LSTM Generated Text:
 Transformers outperform rnns on many nlp tasks tasks tasks tasks tasks


### 4. User prompt-driven generation function

In [22]:
def generate_on_topic(topic, model_type='gpt2', **kwargs):
    """
    Generate a paragraph on a specific topic using selected model.
    Args:
        topic (str): The topic prompt.
        model_type (str): 'gpt2' or 'lstm'.
    Returns:
        str: Generated paragraph.
    """
    if model_type == 'gpt2':
        return gpt2_generation(topic, **kwargs)[0]
    elif model_type == 'lstm':
        # choose a fixed small number of words
        return generate_text_lstm(topic, next_words=50, max_seq_len=seq_len)
    else:
        raise ValueError("Unsupported model type: choose 'gpt2' or 'lstm'.")

# Demo on user prompt
user_topic = "Climate change and sustainable energy"
print("Generated Paragraph on User Topic (GPT-2):\n", generate_on_topic(user_topic, model_type='gpt2', max_length=200))

Device set to use cpu
Truncation was not explicitly activated but `max_length` is provided a specific value, please use `truncation=True` to explicitly truncate examples to max length. Defaulting to 'longest_first' truncation strategy. If you encode pairs of sequences (GLUE-style) with the tokenizer you can select this strategy more precisely by providing a specific strategy to `truncation`.
Setting `pad_token_id` to `eos_token_id`:50256 for open-end generation.


Generated Paragraph on User Topic (GPT-2):
 Climate change and sustainable energy management, both in the form of carbon taxes and other mitigation policies, have all benefited local energy companies and helped create jobs. They are also supporting growth in renewable technologies, which enable local businesses to create, store and charge their own energy resources.

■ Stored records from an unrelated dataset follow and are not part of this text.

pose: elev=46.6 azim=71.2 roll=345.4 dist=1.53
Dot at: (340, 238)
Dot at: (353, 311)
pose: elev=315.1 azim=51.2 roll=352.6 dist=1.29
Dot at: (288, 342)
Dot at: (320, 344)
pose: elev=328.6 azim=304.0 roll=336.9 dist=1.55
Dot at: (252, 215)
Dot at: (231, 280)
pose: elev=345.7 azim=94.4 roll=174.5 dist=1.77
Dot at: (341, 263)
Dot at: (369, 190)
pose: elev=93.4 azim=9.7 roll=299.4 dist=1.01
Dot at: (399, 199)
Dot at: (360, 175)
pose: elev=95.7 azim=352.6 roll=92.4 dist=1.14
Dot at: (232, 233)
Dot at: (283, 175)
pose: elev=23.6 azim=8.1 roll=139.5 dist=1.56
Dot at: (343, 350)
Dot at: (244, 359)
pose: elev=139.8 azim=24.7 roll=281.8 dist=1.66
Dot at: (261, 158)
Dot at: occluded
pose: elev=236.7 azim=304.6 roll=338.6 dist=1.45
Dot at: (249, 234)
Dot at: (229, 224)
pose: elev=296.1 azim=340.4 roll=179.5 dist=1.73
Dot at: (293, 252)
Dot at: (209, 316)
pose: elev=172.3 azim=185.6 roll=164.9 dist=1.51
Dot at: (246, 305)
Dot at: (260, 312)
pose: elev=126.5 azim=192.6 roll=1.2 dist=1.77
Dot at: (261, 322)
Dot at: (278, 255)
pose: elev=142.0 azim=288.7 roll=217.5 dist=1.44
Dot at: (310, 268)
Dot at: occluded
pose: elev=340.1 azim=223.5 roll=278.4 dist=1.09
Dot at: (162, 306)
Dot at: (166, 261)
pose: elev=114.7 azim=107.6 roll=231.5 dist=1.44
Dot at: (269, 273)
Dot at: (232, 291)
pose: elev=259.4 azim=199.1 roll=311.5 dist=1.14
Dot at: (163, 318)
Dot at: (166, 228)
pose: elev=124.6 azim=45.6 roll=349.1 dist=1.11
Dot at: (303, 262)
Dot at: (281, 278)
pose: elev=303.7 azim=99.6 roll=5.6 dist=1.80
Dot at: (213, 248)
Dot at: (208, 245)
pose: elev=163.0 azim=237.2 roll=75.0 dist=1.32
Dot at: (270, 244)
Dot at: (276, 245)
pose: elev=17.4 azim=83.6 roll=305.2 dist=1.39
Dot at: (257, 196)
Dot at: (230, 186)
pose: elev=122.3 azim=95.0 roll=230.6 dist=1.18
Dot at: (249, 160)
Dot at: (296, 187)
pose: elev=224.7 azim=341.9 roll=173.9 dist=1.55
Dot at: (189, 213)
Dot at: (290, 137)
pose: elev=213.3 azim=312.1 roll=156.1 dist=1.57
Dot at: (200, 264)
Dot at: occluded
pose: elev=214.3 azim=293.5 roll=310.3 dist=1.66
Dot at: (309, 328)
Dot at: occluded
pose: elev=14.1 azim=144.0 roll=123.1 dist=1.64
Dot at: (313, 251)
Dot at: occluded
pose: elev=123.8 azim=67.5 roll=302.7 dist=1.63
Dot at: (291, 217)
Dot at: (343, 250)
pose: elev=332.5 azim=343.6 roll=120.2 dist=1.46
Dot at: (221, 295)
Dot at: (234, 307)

The impact of these three measures is vast. In 2013, the Australian Energy Market Operator (AEMO) registered a gain of 5.6%. However, in 2014-2015, the AEMO registered a loss of 6.4%.

Australian Energy Market Operator's impact on regional business, particularly coal mining, is a complex task. While Australian businesses are increasingly involved in international trade, they are constrained by Australian regulations. This means international competition and industry must be held accountable.